Manual for Measurement
PART I. BACKGROUND AND CONCEPTUAL FRAMEWORK
Unforeseen events and expenses can quickly throw workers living at a basic life style into poverty and debt from which it is often difficult to recover. Possibilities of such events are numerous, such as accidents, illnesses, and death/funerals. For this reason, it is common when estimating a living wage to add a small margin above the cost of the basic quality life allowed for by a living wage (Anker, 2011). This added margin helps workers to ride out costly unforeseen events. Without a margin, a living wage is not sustainable. It must not be forgotten that the living standard afforded on a living wage is basic and without frills and without a built-in cushion. It also must not be forgotten that ‘Savings is not only about accumulation. It is about smoothing consumption in the face of volatile and unpredictable income, and helping to ensure the living standards of poor people whose lives are difficult and uncertain’ (Deaton, 1989, p. 61).
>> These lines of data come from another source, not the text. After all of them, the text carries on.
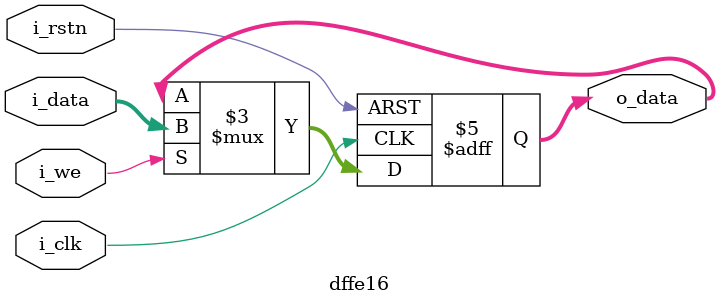
<source format=v>
`timescale 1ns / 1ps


module dffe16(
	i_clk,
	i_rstn,
	i_we,
	i_data,
	o_data
	);
	
	input	i_clk;
	input	i_rstn;
	input	i_we;
	input	[15:0] i_data;
	
	output	reg [15:0] o_data;

	always @(posedge i_clk or negedge i_rstn) begin
		if (~i_rstn) begin
			// reset
			o_data <= 0;
		end else begin
			if(i_we) o_data <= i_data;	
		end
	end
	
endmodule

</source>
PART II. APPROACH TO DETERMINE AMOUNT FOR SUSTAINABILITY
It is common for definitions and descriptions of living wage in corporate codes of conduct of multinational companies and NGOs to mention the need for some funds for ‘savings’ or ‘discretionary income’ or ‘emergencies’ (e.g. Adidas, Debenhams, John Lewis, Gap, Sainsbury, and Social Accountability International, see Anker (2011)). A ‘provision for unexpected events’ is included the definition of living wage agreed upon by the Global Living Wage Coalition (see Chapter 1).
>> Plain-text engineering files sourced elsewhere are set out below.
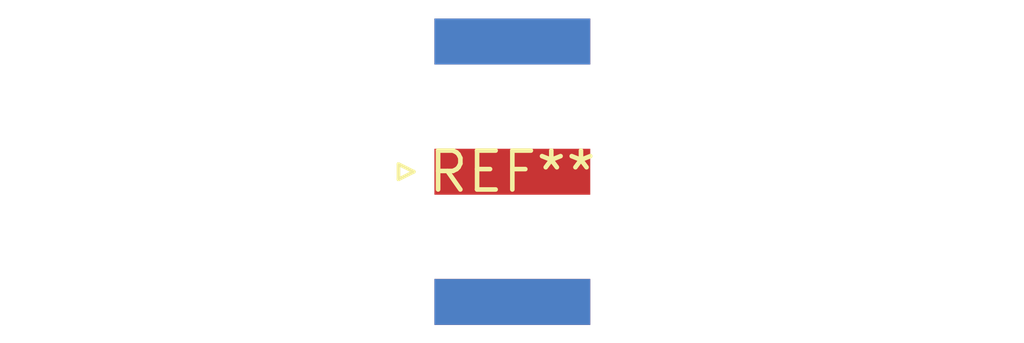
<source format=kicad_pcb>
(kicad_pcb (version 20240108) (generator pcbnew)

  (general
    (thickness 1.6)
  )

  (paper "A4")
  (layers
    (0 "F.Cu" signal)
    (31 "B.Cu" signal)
    (32 "B.Adhes" user "B.Adhesive")
    (33 "F.Adhes" user "F.Adhesive")
    (34 "B.Paste" user)
    (35 "F.Paste" user)
    (36 "B.SilkS" user "B.Silkscreen")
    (37 "F.SilkS" user "F.Silkscreen")
    (38 "B.Mask" user)
    (39 "F.Mask" user)
    (40 "Dwgs.User" user "User.Drawings")
    (41 "Cmts.User" user "User.Comments")
    (42 "Eco1.User" user "User.Eco1")
    (43 "Eco2.User" user "User.Eco2")
    (44 "Edge.Cuts" user)
    (45 "Margin" user)
    (46 "B.CrtYd" user "B.Courtyard")
    (47 "F.CrtYd" user "F.Courtyard")
    (48 "B.Fab" user)
    (49 "F.Fab" user)
    (50 "User.1" user)
    (51 "User.2" user)
    (52 "User.3" user)
    (53 "User.4" user)
    (54 "User.5" user)
    (55 "User.6" user)
    (56 "User.7" user)
    (57 "User.8" user)
    (58 "User.9" user)
  )

  (setup
    (pad_to_mask_clearance 0)
    (pcbplotparams
      (layerselection 0x00010fc_ffffffff)
      (plot_on_all_layers_selection 0x0000000_00000000)
      (disableapertmacros false)
      (usegerberextensions false)
      (usegerberattributes false)
      (usegerberadvancedattributes false)
      (creategerberjobfile false)
      (dashed_line_dash_ratio 12.000000)
      (dashed_line_gap_ratio 3.000000)
      (svgprecision 4)
      (plotframeref false)
      (viasonmask false)
      (mode 1)
      (useauxorigin false)
      (hpglpennumber 1)
      (hpglpenspeed 20)
      (hpglpendiameter 15.000000)
      (dxfpolygonmode false)
      (dxfimperialunits false)
      (dxfusepcbnewfont false)
      (psnegative false)
      (psa4output false)
      (plotreference false)
      (plotvalue false)
      (plotinvisibletext false)
      (sketchpadsonfab false)
      (subtractmaskfromsilk false)
      (outputformat 1)
      (mirror false)
      (drillshape 1)
      (scaleselection 1)
      (outputdirectory "")
    )
  )

  (net 0 "")

  (footprint "SMA_Amphenol_132289_EdgeMount" (layer "F.Cu") (at 0 0))

)

</source>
There is no generally agreed margin for unexpected events to use for a living wage to help ensure sustainability. The Anker (2011) review of living wage methodologies provides some information on this. Social Accountability International as well as ourselves in earlier work used 10%. Ad hoc living wage estimates for factories in Asia with mostly young single
women workers used 15% and 25% (Anker, 2011). London’s living wage includes 15% ‘to protect against unforeseen events’ (GLA Economics, 2015). The first minimum wage law for Massachusetts in 1914 included a 2.6% ‘reserve for emergencies.’
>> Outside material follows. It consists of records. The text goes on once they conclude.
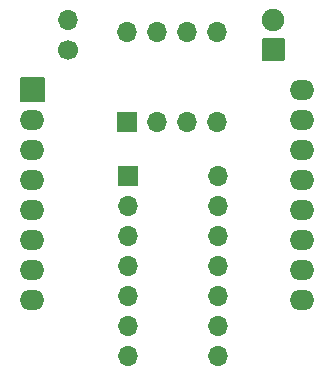
<source format=gbr>
G04 #@! TF.GenerationSoftware,KiCad,Pcbnew,(5.1.9)-1*
G04 #@! TF.CreationDate,2024-02-11T16:19:48+01:00*
G04 #@! TF.ProjectId,wemos_as_isp_0,77656d6f-735f-4617-935f-6973705f302e,rev?*
G04 #@! TF.SameCoordinates,Original*
G04 #@! TF.FileFunction,Soldermask,Bot*
G04 #@! TF.FilePolarity,Negative*
%FSLAX46Y46*%
G04 Gerber Fmt 4.6, Leading zero omitted, Abs format (unit mm)*
G04 Created by KiCad (PCBNEW (5.1.9)-1) date 2024-02-11 16:19:48*
%MOMM*%
%LPD*%
G01*
G04 APERTURE LIST*
%ADD10O,1.700000X1.700000*%
%ADD11C,1.700000*%
%ADD12C,1.900000*%
%ADD13O,2.100000X1.700000*%
G04 APERTURE END LIST*
D10*
X141100000Y-68980000D03*
X148720000Y-76600000D03*
X143640000Y-68980000D03*
X146180000Y-76600000D03*
X146180000Y-68980000D03*
X143640000Y-76600000D03*
X148720000Y-68980000D03*
G36*
G01*
X141900000Y-77450000D02*
X140300000Y-77450000D01*
G75*
G02*
X140250000Y-77400000I0J50000D01*
G01*
X140250000Y-75800000D01*
G75*
G02*
X140300000Y-75750000I50000J0D01*
G01*
X141900000Y-75750000D01*
G75*
G02*
X141950000Y-75800000I0J-50000D01*
G01*
X141950000Y-77400000D01*
G75*
G02*
X141900000Y-77450000I-50000J0D01*
G01*
G37*
X148820000Y-81200000D03*
X141200000Y-96440000D03*
X148820000Y-83740000D03*
X141200000Y-93900000D03*
X148820000Y-86280000D03*
X141200000Y-91360000D03*
X148820000Y-88820000D03*
X141200000Y-88820000D03*
X148820000Y-91360000D03*
X141200000Y-86280000D03*
X148820000Y-93900000D03*
X141200000Y-83740000D03*
X148820000Y-96440000D03*
G36*
G01*
X140350000Y-82000000D02*
X140350000Y-80400000D01*
G75*
G02*
X140400000Y-80350000I50000J0D01*
G01*
X142000000Y-80350000D01*
G75*
G02*
X142050000Y-80400000I0J-50000D01*
G01*
X142050000Y-82000000D01*
G75*
G02*
X142000000Y-82050000I-50000J0D01*
G01*
X140400000Y-82050000D01*
G75*
G02*
X140350000Y-82000000I0J50000D01*
G01*
G37*
X136100000Y-67960000D03*
D11*
X136100000Y-70500000D03*
D12*
X153500000Y-67960000D03*
G36*
G01*
X154400000Y-71450000D02*
X152600000Y-71450000D01*
G75*
G02*
X152550000Y-71400000I0J50000D01*
G01*
X152550000Y-69600000D01*
G75*
G02*
X152600000Y-69550000I50000J0D01*
G01*
X154400000Y-69550000D01*
G75*
G02*
X154450000Y-69600000I0J-50000D01*
G01*
X154450000Y-71400000D01*
G75*
G02*
X154400000Y-71450000I-50000J0D01*
G01*
G37*
D13*
X155960000Y-73900000D03*
X155960000Y-76440000D03*
X155960000Y-78980000D03*
X155960000Y-81520000D03*
X155960000Y-84060000D03*
X155960000Y-86600000D03*
X155960000Y-89140000D03*
X155960000Y-91680000D03*
X133100000Y-91680000D03*
X133100000Y-89140000D03*
X133100000Y-86600000D03*
X133100000Y-84060000D03*
X133100000Y-81520000D03*
X133100000Y-78980000D03*
G36*
G01*
X132050000Y-74900000D02*
X132050000Y-72900000D01*
G75*
G02*
X132100000Y-72850000I50000J0D01*
G01*
X134100000Y-72850000D01*
G75*
G02*
X134150000Y-72900000I0J-50000D01*
G01*
X134150000Y-74900000D01*
G75*
G02*
X134100000Y-74950000I-50000J0D01*
G01*
X132100000Y-74950000D01*
G75*
G02*
X132050000Y-74900000I0J50000D01*
G01*
G37*
X133100000Y-76440000D03*
M02*

</source>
To be conservative, we recommend including 5% above the cost of the basic living style afforded by a living wage to allow for unforeseen events to help ensure sustainability. This percentage is a judgment call given the lack of consensus. We feel that 5% is consistent with the fact that our methodology uses decency standards and is fairly comprehensive in the goods and services covered. At the same time, 5% is conservative enough that it should not lead to criticism of living wage estimates as being unreasonably high.
To calculate an amount for the provision for unexpected events and sustainability, food cost, housing cost, and all other cost should be summed to get total living cost. This total living cost should then be multiplied by the 5% margin to get the amount for unexpected events and sustainability. This should be added to the living cost.